* [Task brief] Rewrite the lines in the items below, replacing "median scene depth" with "mean scene depth" and changing nothing else. Omit the pictures from your answer.

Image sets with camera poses

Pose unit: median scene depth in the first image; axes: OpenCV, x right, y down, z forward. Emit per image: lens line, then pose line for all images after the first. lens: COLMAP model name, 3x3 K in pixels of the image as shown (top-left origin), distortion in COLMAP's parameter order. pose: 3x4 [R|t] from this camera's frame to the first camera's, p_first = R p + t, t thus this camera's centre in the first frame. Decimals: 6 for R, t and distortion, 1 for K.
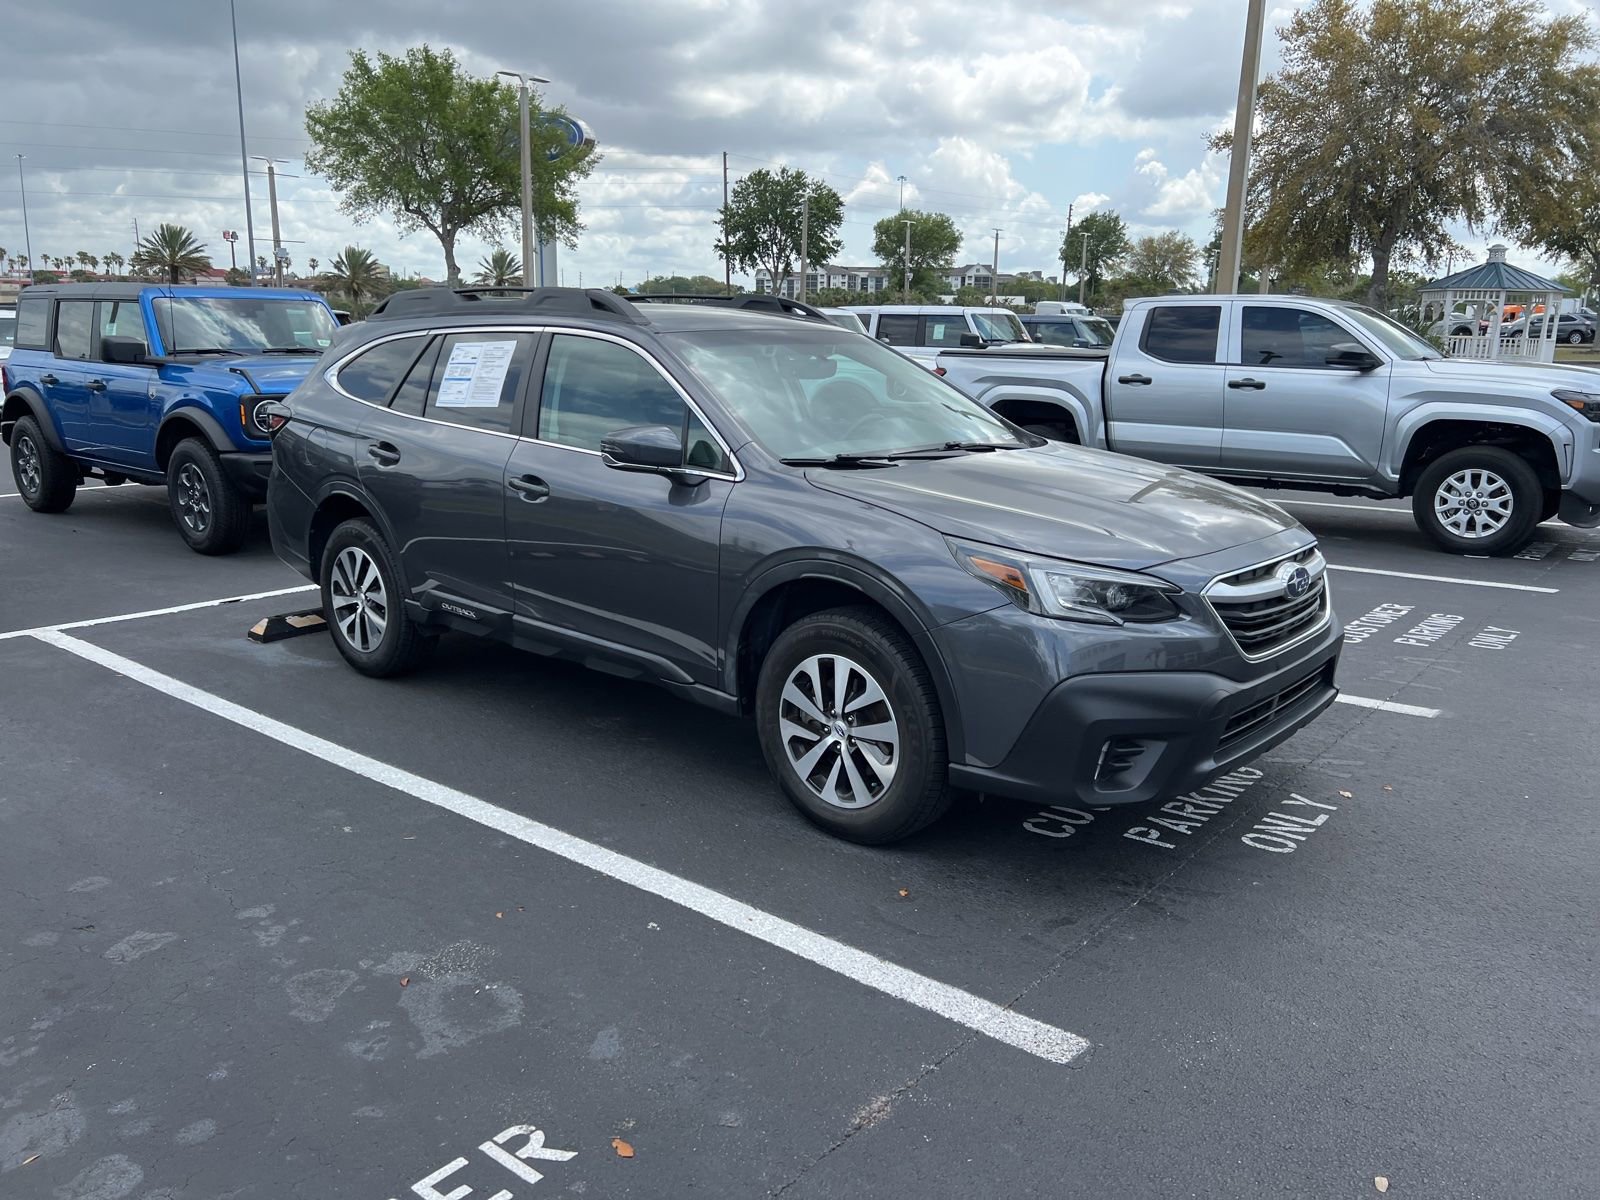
lens RADIAL K [[1189.3, 0, 810.0], [0, 1189.3, 600.1], [0, 0, 1]] dist [0.065112, -0.071121]
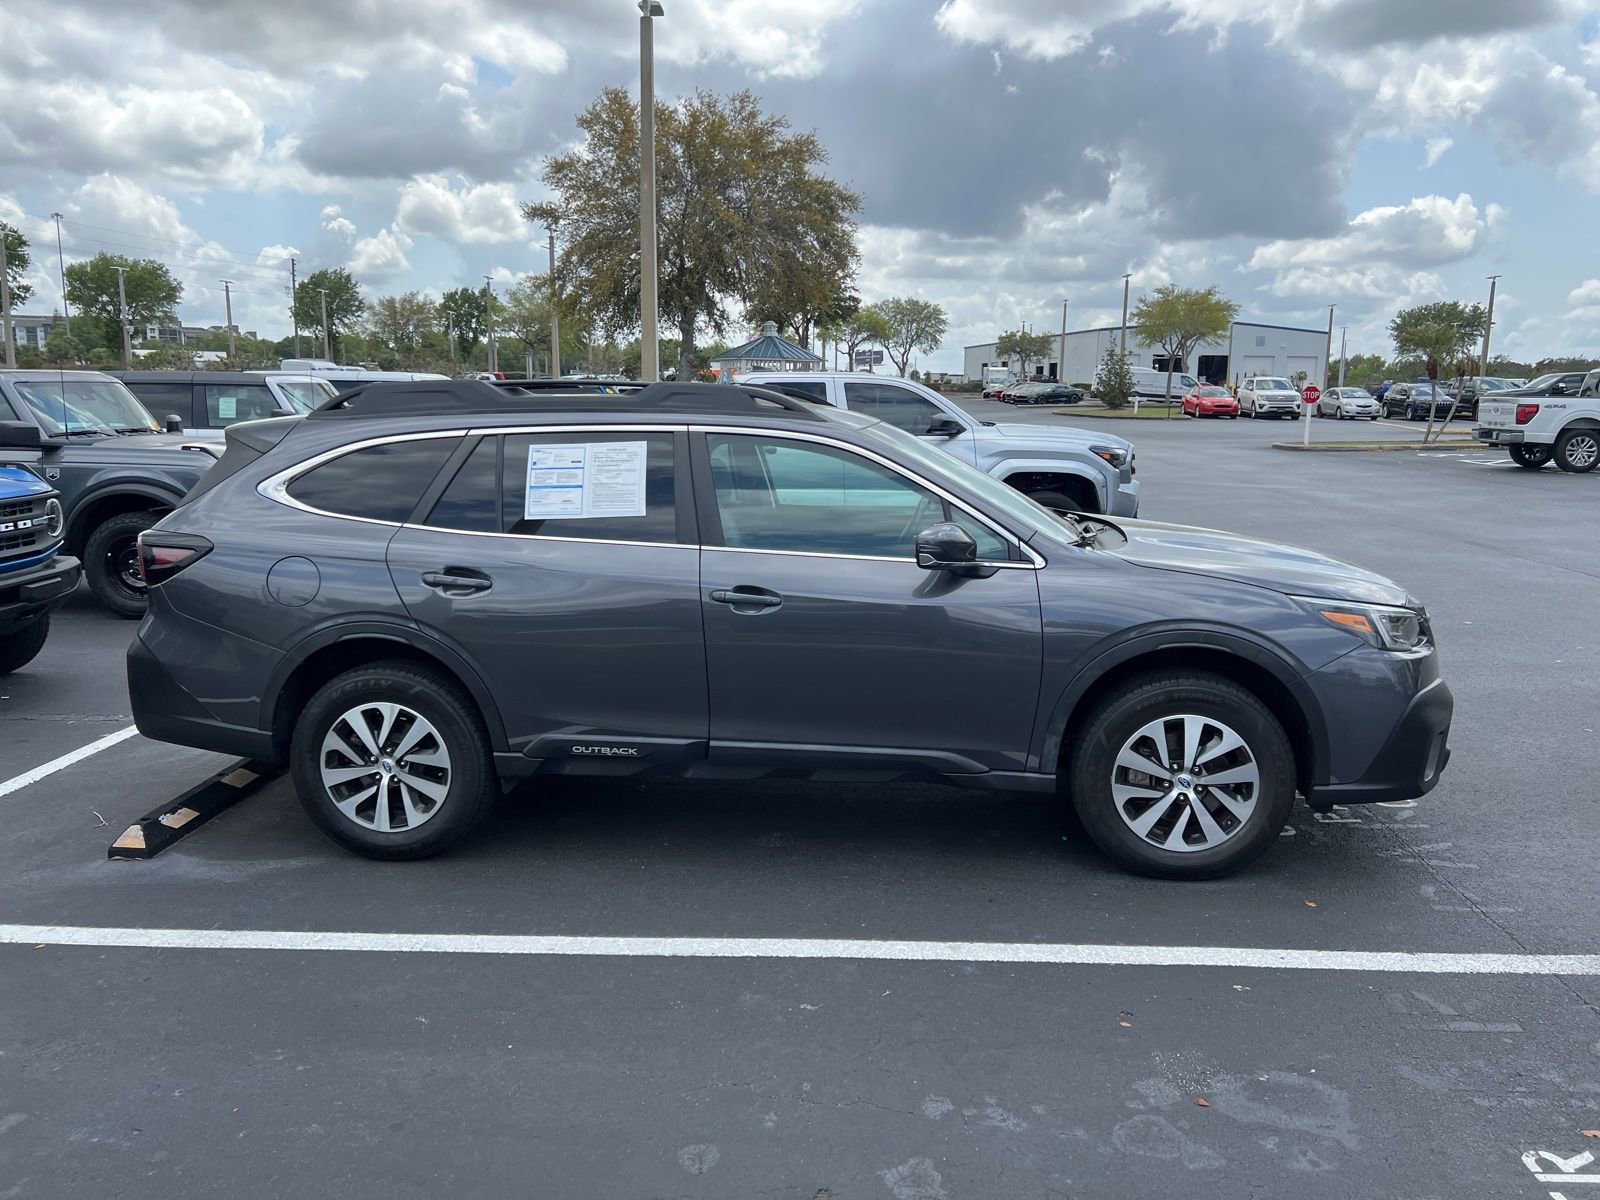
lens RADIAL K [[1189.3, 0, 810.0], [0, 1189.3, 600.1], [0, 0, 1]] dist [0.065112, -0.071121]
pose [[0.812802, -0.110659, 0.571932, -0.527388], [0.136863, 0.990586, -0.002841, -0.062009], [-0.566234, 0.080586, 0.820296, 0.161406]]
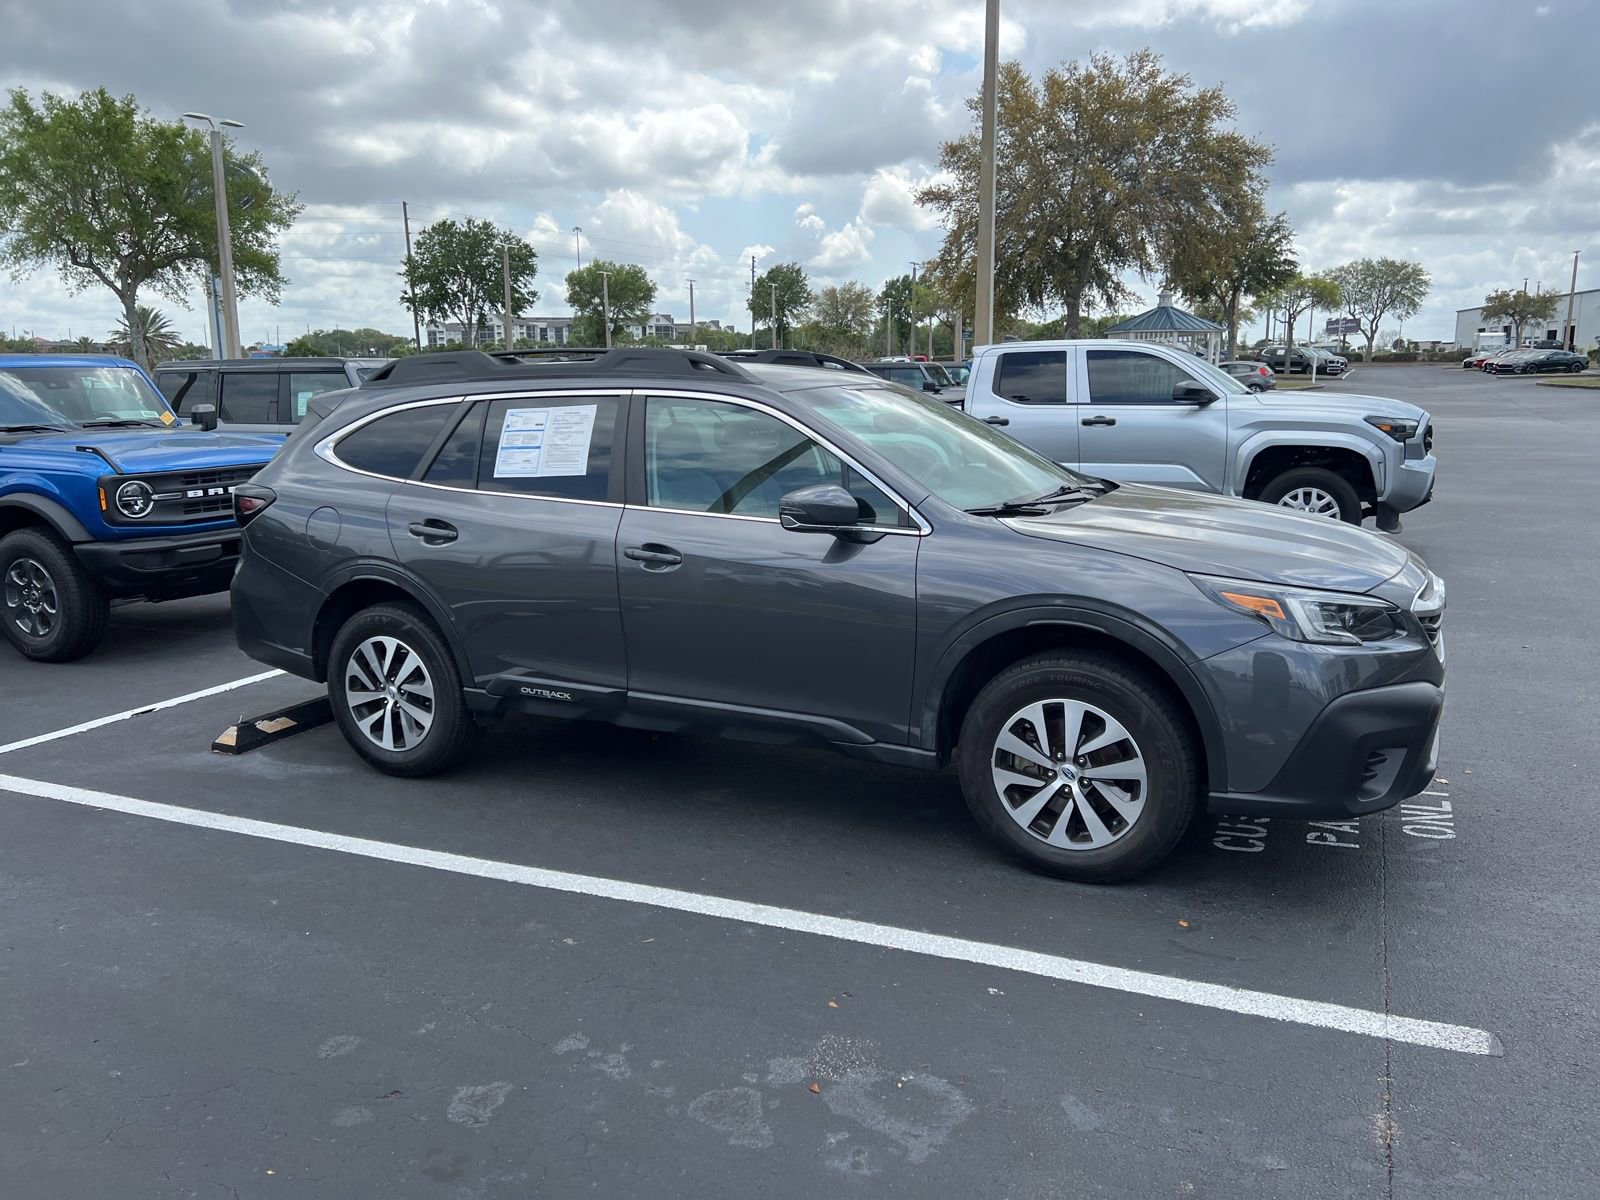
lens RADIAL K [[1189.3, 0, 810.0], [0, 1189.3, 600.1], [0, 0, 1]] dist [0.065112, -0.071121]
pose [[0.966235, -0.075525, 0.246347, -0.256504], [0.084949, 0.995996, -0.027839, -0.016663], [-0.243258, 0.047826, 0.968782, 0.037031]]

* [Answer box]
Pose unit: mean scene depth in the first image; axes: OpenCV, x right, y down, z forward. Emit per image: lens line, then pose line for all images after the first. lens: COLMAP model name, 3x3 K in pixels of the image as shown (top-left origin), distortion in COLMAP's parameter order. pose: 3x4 [R|t] from this camera's frame to the first camera's, p_first = R p + t, t thus this camera's centre in the first frame. Decimals: 6 for R, t and distortion, 1 for K.
lens RADIAL K [[1189.3, 0, 810.0], [0, 1189.3, 600.1], [0, 0, 1]] dist [0.065112, -0.071121]
lens RADIAL K [[1189.3, 0, 810.0], [0, 1189.3, 600.1], [0, 0, 1]] dist [0.065112, -0.071121]
pose [[0.812802, -0.110659, 0.571932, -0.527388], [0.136863, 0.990586, -0.002841, -0.062009], [-0.566234, 0.080586, 0.820296, 0.161406]]
lens RADIAL K [[1189.3, 0, 810.0], [0, 1189.3, 600.1], [0, 0, 1]] dist [0.065112, -0.071121]
pose [[0.966235, -0.075525, 0.246347, -0.256504], [0.084949, 0.995996, -0.027839, -0.016663], [-0.243258, 0.047826, 0.968782, 0.037031]]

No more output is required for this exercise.